Reconstruction of Witwatia schlosseri, a new species of very large bat from the Fayum district of Egypt. (Credit: Drawing by Bonnie Miljour)

In a recent issue of the Journal of Vertebrate Paleontology, scientists report on the discovery of six new bat species dating to around 35 million years ago, which sheds new light on the early evolution of bats.

It took over 25 years of fieldwork to collect the 33 specimens that form the basis of the new study. “That translates to a little over one specimen per year – a lot of effort for a single fossil,” said Erik Seiffert, a paleontologist at Stony Brook University. “But it shows just how important patience and long term field programs are to science. Our long-term commitment to field work certainly paid off in this case.” Among the new species is “a giant among bats; though weighing in at less than a half-pound, it is one of the largest fossil bats ever discovered,” said Greg Gunnell, a paleontologist at the University of Michigan.

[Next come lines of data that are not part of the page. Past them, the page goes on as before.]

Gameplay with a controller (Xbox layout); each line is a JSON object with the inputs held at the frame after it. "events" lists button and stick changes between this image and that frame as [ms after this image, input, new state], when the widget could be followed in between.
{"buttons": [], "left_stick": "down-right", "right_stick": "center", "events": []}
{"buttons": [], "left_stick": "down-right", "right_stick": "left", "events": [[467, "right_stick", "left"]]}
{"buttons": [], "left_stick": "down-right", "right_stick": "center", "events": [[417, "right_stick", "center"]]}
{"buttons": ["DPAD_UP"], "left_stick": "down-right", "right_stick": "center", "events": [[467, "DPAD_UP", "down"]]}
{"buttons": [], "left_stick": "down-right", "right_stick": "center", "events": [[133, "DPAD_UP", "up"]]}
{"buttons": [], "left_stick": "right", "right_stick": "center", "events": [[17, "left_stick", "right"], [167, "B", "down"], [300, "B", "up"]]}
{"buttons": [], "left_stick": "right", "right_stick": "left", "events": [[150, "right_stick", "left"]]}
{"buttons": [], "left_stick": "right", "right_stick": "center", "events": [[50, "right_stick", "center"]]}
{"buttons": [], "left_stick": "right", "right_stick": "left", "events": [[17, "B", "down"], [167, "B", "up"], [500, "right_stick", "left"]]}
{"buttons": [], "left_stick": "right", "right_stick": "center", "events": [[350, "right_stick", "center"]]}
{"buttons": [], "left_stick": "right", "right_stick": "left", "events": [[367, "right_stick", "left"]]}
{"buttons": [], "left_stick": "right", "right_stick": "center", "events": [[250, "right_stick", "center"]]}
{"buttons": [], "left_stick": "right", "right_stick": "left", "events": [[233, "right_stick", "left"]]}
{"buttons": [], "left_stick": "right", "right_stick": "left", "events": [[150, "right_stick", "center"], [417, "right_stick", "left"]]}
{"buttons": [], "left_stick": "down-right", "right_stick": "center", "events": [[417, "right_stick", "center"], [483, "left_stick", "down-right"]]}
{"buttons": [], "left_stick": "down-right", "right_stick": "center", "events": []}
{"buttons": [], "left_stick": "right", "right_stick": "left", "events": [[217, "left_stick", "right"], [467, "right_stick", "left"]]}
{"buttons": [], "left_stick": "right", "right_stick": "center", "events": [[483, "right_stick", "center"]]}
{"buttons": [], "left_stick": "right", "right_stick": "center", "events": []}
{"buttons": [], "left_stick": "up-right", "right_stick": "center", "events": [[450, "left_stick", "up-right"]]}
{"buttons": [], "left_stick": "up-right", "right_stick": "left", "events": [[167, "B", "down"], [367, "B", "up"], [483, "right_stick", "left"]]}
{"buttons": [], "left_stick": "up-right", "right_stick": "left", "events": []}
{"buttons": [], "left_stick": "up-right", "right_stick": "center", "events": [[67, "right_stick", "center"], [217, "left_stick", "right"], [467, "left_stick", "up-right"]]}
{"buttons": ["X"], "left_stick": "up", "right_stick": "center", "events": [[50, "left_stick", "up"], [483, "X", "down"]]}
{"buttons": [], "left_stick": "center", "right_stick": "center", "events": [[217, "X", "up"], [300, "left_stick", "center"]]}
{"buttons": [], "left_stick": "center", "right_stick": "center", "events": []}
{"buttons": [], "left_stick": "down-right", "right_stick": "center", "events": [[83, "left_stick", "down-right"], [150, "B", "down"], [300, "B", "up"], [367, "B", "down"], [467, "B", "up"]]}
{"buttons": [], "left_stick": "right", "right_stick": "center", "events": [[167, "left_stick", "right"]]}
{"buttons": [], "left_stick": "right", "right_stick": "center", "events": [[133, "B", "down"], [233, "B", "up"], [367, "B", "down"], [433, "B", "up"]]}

Loren Coleman About Loren Coleman
Loren Coleman is one of the world’s leading cryptozoologists, some say “the” leading living cryptozoologist. Certainly, he is acknowledged as the current living American researcher and writer who has most popularized cryptozoology in the late 20th and early 21st centuries. Starting his fieldwork and investigations in 1960, after traveling and trekking extensively in pursuit of cryptozoological mysteries, Coleman began writing to share his experiences in 1969. An honorary member of Ivan T. Sanderson’s Society for the Investigation of the Unexplained in the 1970s, Coleman has been bestowed with similar honorary memberships of the North Idaho College Cryptozoology Club in 1983, and in subsequent years, that of the British Columbia Scientific Cryptozoology Club, CryptoSafari International, and other international organizations. He was also a Life Member and Benefactor of the International Society of Cryptozoology (now-defunct). Loren Coleman’s daily blog, as a member of the Cryptomundo Team, served as an ongoing avenue of communication for the ever-growing body of cryptozoo news from 2005 through 2013. He returned as an infrequent contributor beginning Halloween week of 2015. Coleman is the founder in 2003, and current director of the International Cryptozoology Museum in Portland, Maine.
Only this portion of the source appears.